Records provided section start

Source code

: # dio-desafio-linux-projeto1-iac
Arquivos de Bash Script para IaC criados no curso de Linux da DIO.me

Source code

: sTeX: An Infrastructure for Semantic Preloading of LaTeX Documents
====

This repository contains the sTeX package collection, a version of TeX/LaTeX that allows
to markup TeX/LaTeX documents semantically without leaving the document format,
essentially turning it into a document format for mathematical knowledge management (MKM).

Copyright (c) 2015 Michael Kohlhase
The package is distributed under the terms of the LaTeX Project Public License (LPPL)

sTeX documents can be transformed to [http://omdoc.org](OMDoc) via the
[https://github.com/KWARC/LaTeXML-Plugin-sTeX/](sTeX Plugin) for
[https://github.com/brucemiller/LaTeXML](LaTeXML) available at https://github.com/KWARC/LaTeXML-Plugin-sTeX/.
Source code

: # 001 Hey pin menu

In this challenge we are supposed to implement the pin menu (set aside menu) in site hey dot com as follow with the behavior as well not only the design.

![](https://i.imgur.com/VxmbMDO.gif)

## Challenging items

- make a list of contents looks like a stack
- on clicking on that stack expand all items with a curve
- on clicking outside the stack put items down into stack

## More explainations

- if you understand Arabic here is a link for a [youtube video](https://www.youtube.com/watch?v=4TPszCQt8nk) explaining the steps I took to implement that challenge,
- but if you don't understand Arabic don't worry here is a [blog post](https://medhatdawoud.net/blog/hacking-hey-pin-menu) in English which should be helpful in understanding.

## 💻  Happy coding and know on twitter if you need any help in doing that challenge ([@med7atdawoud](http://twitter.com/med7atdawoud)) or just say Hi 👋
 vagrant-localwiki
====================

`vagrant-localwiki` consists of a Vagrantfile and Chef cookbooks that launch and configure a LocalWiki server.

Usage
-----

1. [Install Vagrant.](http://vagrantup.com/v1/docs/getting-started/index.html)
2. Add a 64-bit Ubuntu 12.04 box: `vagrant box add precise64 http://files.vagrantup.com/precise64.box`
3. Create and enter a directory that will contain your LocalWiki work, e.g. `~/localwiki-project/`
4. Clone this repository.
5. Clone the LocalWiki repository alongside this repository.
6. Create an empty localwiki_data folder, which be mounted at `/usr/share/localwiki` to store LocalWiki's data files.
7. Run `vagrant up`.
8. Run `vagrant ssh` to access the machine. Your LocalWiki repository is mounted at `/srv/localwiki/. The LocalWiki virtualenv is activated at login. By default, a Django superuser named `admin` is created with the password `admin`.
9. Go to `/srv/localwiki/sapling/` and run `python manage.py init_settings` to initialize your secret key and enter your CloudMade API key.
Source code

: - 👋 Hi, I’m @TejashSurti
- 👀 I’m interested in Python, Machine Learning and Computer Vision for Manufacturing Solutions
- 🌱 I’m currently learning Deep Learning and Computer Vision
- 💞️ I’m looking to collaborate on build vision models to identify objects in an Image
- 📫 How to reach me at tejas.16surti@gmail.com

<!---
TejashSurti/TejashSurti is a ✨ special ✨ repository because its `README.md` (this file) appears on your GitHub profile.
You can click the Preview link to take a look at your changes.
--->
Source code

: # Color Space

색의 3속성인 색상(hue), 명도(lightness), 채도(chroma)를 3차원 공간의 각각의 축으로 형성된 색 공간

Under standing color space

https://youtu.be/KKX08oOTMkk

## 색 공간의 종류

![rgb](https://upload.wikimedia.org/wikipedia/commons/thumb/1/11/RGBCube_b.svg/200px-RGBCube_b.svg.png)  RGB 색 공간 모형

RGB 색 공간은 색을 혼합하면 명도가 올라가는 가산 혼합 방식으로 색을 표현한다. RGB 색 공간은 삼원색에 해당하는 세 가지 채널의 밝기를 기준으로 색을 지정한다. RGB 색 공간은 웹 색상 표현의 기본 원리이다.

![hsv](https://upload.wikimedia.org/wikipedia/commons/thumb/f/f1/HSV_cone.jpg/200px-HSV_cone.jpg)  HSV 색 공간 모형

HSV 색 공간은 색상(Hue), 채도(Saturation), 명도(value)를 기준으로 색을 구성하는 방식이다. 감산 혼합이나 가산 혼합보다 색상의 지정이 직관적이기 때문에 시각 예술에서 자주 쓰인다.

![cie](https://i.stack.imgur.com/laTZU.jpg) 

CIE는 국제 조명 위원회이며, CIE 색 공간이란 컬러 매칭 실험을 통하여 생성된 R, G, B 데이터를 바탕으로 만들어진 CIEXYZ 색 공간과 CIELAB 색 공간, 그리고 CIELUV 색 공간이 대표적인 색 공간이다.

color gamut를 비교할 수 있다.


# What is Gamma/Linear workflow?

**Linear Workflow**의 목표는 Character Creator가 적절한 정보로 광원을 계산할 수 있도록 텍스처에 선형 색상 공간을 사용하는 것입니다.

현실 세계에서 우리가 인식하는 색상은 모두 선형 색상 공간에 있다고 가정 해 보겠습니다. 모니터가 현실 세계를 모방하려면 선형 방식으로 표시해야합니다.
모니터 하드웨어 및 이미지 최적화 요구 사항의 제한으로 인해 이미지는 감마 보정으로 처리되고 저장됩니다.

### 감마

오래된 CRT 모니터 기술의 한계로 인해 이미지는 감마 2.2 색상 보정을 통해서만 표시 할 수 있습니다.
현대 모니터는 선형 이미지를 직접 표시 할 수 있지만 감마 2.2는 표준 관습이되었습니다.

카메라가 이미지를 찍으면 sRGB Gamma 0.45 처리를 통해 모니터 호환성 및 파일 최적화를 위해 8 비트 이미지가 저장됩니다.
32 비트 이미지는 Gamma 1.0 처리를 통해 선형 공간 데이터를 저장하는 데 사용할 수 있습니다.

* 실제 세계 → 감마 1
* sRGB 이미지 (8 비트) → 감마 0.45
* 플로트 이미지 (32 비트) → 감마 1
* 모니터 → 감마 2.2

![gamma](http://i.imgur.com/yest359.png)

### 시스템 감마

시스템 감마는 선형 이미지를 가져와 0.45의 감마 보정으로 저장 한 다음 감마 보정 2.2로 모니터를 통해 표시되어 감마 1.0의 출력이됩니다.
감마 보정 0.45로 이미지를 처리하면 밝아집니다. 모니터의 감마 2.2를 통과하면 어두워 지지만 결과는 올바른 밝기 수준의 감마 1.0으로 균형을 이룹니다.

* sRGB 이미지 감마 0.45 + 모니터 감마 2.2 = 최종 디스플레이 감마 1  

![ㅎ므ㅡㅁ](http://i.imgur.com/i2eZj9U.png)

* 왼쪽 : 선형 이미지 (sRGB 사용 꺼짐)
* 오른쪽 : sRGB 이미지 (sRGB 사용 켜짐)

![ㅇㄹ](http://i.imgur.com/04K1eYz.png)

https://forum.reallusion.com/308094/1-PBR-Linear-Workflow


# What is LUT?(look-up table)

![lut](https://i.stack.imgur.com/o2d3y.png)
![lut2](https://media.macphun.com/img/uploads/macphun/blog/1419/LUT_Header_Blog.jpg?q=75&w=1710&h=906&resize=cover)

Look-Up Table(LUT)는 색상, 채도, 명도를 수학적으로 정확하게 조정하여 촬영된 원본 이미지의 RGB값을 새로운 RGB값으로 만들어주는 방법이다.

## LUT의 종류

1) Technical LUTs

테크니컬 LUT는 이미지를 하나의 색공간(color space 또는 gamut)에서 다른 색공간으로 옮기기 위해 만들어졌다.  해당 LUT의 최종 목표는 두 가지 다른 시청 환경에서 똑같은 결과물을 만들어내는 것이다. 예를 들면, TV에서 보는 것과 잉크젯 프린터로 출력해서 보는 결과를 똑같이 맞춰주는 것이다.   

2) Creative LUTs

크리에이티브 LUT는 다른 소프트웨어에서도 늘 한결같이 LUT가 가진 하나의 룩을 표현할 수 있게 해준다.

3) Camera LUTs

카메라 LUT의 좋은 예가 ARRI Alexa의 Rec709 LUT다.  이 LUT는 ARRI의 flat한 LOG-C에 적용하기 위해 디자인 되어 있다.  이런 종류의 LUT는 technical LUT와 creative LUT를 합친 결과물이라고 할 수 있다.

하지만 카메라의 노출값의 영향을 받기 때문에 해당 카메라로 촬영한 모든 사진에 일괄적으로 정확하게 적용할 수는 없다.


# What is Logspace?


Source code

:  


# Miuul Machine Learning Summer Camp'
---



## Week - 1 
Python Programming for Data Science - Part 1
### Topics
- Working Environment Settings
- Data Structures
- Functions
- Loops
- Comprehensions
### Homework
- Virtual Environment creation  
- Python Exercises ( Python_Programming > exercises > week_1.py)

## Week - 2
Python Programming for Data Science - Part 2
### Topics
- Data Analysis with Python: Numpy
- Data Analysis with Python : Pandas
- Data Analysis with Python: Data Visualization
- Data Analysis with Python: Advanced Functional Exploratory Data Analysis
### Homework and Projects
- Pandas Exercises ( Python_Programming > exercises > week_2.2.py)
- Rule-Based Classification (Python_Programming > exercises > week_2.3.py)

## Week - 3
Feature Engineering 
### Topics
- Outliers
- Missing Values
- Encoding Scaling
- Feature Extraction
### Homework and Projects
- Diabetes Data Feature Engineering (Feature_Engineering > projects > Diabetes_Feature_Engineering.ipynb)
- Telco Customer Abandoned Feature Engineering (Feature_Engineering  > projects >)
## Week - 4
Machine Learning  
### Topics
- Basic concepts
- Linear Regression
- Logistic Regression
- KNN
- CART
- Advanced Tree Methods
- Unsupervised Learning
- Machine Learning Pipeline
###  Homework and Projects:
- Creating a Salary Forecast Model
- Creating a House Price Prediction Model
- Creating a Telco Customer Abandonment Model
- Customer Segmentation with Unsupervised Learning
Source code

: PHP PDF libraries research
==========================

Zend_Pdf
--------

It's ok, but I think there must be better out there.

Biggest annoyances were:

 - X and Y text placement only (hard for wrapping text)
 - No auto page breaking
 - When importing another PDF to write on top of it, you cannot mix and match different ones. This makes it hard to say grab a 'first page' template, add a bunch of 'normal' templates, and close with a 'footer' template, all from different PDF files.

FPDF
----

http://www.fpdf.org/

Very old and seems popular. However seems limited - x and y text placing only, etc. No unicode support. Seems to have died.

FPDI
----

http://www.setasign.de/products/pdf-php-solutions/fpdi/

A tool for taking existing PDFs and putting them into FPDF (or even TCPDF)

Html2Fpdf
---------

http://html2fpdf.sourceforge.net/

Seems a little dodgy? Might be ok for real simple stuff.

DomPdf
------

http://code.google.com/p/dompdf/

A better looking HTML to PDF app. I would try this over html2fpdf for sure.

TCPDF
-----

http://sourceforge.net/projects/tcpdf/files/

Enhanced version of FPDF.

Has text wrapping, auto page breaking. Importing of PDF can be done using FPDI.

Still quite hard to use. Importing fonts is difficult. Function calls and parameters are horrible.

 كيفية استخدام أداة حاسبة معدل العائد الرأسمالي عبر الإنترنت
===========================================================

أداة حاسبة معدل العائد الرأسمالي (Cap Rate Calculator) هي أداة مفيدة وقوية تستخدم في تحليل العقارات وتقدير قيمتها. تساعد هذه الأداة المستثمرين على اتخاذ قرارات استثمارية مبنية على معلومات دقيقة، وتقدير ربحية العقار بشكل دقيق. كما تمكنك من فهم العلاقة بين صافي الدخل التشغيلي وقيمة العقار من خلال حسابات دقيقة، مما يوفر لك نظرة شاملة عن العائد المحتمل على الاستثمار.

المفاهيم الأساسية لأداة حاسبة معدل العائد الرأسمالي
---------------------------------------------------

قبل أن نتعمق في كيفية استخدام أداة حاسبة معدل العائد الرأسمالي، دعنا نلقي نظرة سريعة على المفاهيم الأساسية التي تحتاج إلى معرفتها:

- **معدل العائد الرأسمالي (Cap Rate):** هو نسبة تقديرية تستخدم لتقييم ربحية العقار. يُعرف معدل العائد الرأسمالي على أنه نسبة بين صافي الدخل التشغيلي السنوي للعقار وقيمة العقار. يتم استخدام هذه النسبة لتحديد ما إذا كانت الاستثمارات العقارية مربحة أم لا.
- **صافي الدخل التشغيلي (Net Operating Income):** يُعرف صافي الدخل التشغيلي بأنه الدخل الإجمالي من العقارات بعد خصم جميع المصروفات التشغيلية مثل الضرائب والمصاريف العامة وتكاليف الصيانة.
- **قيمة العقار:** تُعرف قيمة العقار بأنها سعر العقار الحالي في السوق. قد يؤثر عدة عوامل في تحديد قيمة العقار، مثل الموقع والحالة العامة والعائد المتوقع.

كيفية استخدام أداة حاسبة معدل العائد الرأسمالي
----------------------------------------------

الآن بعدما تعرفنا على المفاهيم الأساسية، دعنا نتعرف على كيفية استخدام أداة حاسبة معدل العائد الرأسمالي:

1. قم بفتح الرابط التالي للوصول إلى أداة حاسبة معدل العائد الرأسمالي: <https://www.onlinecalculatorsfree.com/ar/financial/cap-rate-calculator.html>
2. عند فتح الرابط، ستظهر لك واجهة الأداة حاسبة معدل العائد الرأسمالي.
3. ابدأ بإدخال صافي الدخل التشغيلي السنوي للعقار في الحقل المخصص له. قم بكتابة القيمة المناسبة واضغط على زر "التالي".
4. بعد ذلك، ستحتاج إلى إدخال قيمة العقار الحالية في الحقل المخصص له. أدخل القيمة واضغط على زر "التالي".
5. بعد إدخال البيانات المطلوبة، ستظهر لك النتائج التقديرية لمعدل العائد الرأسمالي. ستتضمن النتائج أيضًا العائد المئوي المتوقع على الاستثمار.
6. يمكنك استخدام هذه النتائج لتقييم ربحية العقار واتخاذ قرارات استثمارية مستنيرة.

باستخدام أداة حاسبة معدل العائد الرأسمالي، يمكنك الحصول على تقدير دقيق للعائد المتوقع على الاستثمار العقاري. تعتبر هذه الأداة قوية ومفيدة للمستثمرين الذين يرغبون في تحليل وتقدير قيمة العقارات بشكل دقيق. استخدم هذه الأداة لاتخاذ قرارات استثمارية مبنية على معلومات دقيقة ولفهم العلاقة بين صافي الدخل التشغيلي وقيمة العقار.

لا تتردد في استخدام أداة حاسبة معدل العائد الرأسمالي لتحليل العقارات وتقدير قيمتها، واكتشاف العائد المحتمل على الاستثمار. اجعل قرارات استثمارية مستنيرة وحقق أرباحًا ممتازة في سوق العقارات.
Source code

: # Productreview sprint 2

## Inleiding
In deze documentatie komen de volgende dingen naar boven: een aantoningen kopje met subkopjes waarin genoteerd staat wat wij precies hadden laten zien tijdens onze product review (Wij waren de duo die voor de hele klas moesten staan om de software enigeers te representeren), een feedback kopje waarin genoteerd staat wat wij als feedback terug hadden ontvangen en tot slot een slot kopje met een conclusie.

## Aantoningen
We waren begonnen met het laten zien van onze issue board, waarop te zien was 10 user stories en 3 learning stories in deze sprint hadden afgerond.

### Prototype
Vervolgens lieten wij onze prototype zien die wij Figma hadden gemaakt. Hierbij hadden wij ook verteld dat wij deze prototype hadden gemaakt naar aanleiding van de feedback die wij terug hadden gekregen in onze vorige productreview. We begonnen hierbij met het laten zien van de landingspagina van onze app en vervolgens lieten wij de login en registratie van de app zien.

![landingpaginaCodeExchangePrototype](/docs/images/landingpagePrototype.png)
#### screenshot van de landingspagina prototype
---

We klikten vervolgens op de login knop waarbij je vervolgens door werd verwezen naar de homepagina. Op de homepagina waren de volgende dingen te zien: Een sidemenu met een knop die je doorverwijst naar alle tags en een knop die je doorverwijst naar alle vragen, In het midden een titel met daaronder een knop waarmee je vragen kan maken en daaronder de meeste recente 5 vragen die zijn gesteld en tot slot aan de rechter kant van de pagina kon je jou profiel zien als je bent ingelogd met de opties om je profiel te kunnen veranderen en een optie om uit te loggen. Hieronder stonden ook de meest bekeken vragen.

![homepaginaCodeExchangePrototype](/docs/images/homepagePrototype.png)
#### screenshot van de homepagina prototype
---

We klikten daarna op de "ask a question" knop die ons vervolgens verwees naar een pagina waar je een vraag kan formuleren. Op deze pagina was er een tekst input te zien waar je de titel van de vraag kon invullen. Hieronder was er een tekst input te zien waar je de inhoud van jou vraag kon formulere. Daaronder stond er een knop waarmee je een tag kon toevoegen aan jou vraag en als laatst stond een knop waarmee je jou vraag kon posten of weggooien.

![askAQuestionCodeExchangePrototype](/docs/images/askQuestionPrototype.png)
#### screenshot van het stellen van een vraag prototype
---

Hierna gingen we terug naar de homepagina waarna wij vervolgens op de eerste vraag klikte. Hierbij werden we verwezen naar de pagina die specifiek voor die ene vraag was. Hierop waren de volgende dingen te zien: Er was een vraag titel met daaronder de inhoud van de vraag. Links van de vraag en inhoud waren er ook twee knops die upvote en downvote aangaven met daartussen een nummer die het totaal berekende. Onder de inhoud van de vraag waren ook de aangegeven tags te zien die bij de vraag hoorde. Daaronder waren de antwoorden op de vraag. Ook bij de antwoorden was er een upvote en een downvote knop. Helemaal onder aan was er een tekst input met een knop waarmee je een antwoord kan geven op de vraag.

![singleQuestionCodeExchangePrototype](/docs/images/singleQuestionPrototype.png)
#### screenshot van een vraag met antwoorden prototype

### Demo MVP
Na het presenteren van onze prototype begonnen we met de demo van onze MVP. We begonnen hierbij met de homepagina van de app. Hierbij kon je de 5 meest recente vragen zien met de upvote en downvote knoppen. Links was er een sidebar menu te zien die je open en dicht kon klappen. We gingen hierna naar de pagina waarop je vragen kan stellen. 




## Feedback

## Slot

Records provided section end

== Work request ==
Check every line of the data and give the number of them that hold the string "مستنيرة", with no other words.

== Solution for this problem ==
2